◆ **Source data**
• • • • •
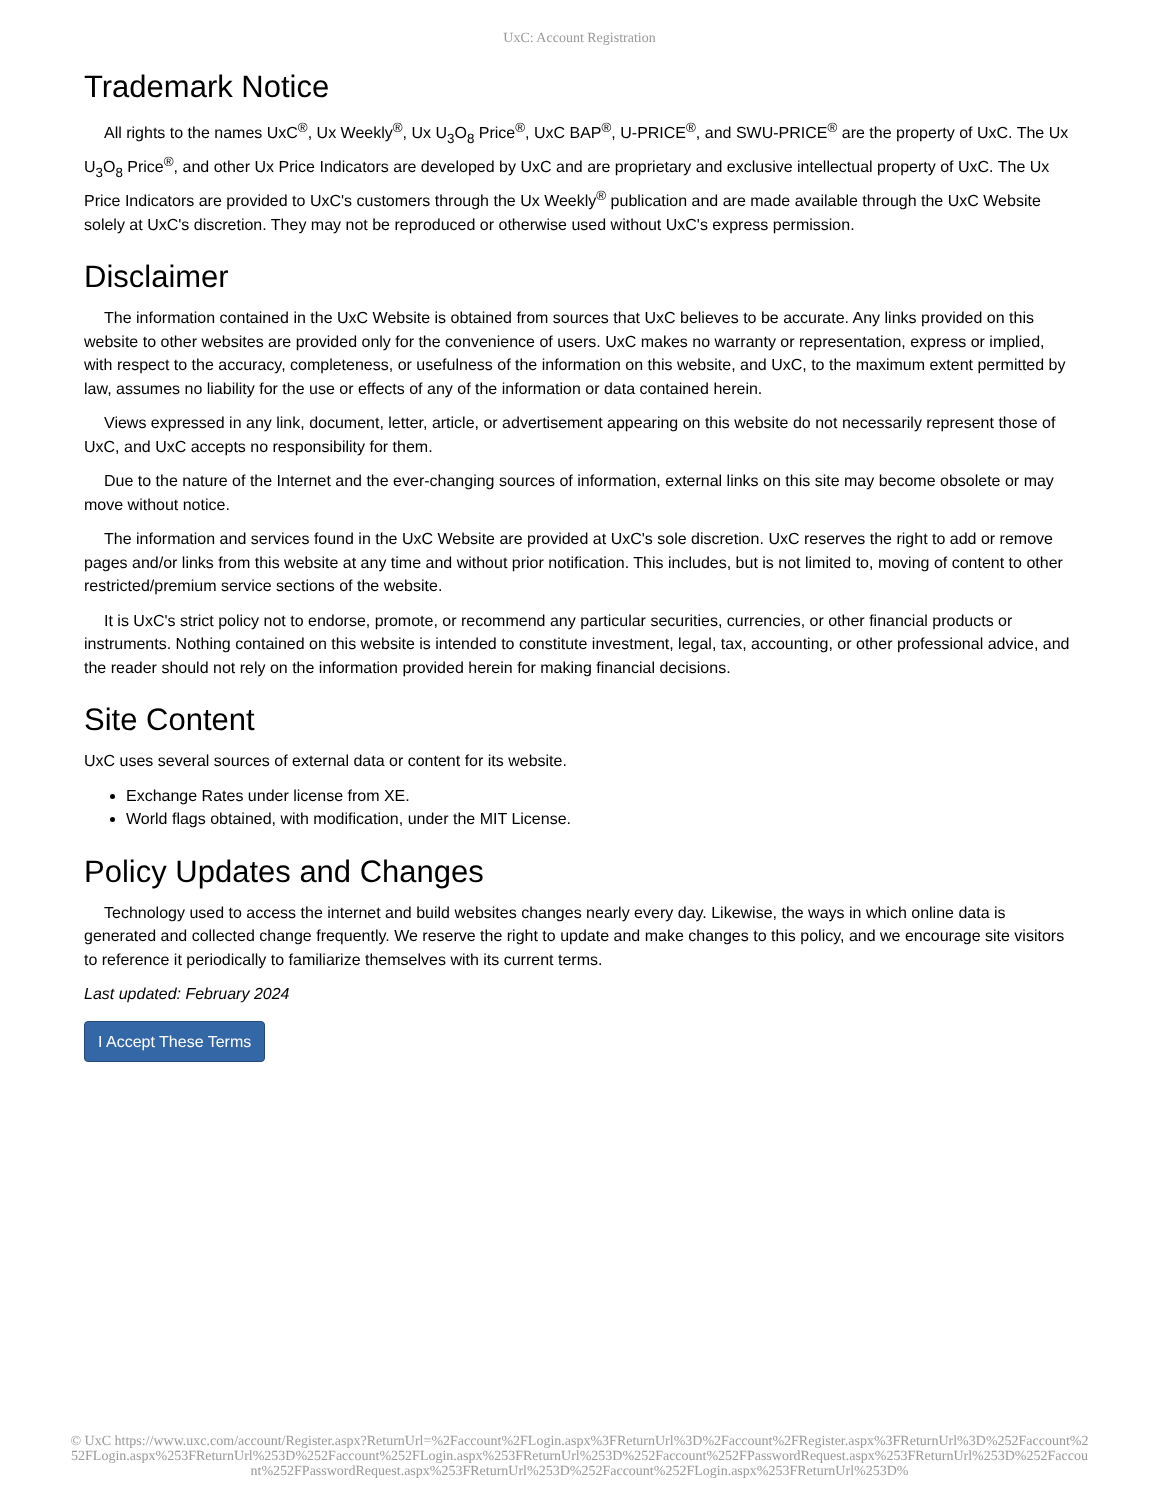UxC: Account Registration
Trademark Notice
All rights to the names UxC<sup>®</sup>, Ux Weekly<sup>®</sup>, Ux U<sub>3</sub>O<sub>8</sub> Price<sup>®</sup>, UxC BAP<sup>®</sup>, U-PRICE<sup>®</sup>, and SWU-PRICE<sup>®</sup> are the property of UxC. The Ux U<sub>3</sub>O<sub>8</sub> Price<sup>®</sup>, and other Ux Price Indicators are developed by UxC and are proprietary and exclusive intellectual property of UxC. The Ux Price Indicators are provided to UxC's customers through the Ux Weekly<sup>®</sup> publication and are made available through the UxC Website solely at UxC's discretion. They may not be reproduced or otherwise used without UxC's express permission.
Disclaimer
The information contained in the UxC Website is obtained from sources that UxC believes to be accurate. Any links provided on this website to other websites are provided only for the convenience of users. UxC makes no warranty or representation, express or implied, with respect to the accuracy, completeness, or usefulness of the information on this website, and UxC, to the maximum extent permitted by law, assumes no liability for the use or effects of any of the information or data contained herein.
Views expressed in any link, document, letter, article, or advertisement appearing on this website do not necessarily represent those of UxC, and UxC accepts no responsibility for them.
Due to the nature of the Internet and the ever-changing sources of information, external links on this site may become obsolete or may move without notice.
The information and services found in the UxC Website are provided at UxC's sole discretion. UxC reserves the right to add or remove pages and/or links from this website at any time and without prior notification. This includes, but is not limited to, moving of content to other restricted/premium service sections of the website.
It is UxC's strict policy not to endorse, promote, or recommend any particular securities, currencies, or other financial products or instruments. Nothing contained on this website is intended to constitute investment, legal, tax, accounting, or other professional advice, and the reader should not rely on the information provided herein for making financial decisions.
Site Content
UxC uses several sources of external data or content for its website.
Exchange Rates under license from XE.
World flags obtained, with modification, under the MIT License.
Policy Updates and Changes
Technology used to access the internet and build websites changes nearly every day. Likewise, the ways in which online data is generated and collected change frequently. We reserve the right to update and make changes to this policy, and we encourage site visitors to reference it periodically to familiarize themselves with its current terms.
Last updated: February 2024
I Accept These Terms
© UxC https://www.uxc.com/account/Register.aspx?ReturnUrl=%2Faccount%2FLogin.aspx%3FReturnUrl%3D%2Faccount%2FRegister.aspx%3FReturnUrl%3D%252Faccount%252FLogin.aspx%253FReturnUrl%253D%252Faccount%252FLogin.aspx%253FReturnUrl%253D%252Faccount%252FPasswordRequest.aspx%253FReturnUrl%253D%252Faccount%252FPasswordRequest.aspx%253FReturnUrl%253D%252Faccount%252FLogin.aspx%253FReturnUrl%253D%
• • • • •
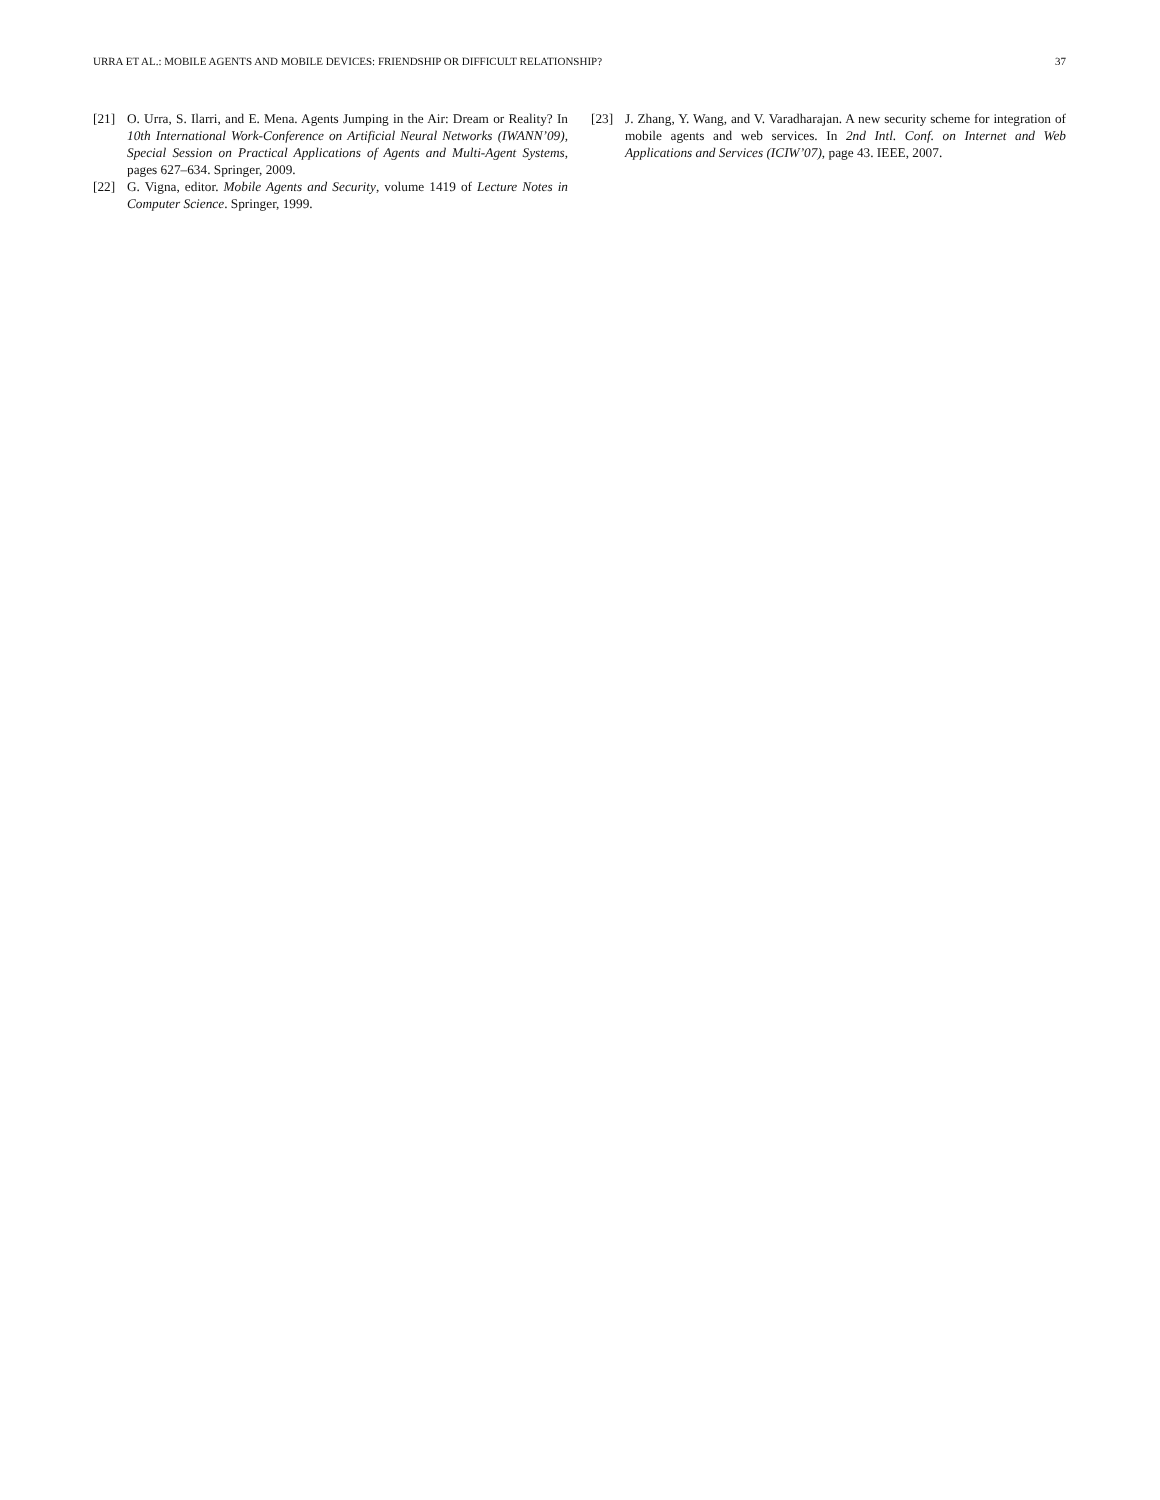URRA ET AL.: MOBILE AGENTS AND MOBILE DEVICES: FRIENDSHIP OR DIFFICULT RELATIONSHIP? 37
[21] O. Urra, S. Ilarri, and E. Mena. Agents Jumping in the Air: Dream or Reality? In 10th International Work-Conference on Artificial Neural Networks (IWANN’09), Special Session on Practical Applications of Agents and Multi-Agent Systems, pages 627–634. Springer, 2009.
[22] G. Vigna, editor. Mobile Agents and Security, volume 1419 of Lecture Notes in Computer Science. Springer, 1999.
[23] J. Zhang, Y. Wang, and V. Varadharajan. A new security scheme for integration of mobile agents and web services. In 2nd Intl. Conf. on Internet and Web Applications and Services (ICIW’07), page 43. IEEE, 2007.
• • • • •
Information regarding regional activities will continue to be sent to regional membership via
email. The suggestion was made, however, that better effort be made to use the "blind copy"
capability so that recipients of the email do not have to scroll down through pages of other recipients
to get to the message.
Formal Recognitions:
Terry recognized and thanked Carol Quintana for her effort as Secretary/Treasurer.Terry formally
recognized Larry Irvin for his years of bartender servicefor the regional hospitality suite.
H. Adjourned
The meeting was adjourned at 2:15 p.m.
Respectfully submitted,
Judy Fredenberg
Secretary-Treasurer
• • • • •
◆ **Directions for this task**
Copy each line of the data above that holds "used".

◆ **Written response**
All rights to the names UxC<sup>®</sup>, Ux Weekly<sup>®</sup>, Ux U<sub>3</sub>O<sub>8</sub> Price<sup>®</sup>, UxC BAP<sup>®</sup>, U-PRICE<sup>®</sup>, and SWU-PRICE<sup>®</sup> are the property of UxC. The Ux U<sub>3</sub>O<sub>8</sub> Price<sup>®</sup>, and other Ux Price Indicators are developed by UxC and are proprietary and exclusive intellectual property of UxC. The Ux Price Indicators are provided to UxC's customers through the Ux Weekly<sup>®</sup> publication and are made available through the UxC Website solely at UxC's discretion. They may not be reproduced or otherwise used without UxC's express permission.
Technology used to access the internet and build websites changes nearly every day. Likewise, the ways in which online data is generated and collected change frequently. We reserve the right to update and make changes to this policy, and we encourage site visitors to reference it periodically to familiarize themselves with its current terms.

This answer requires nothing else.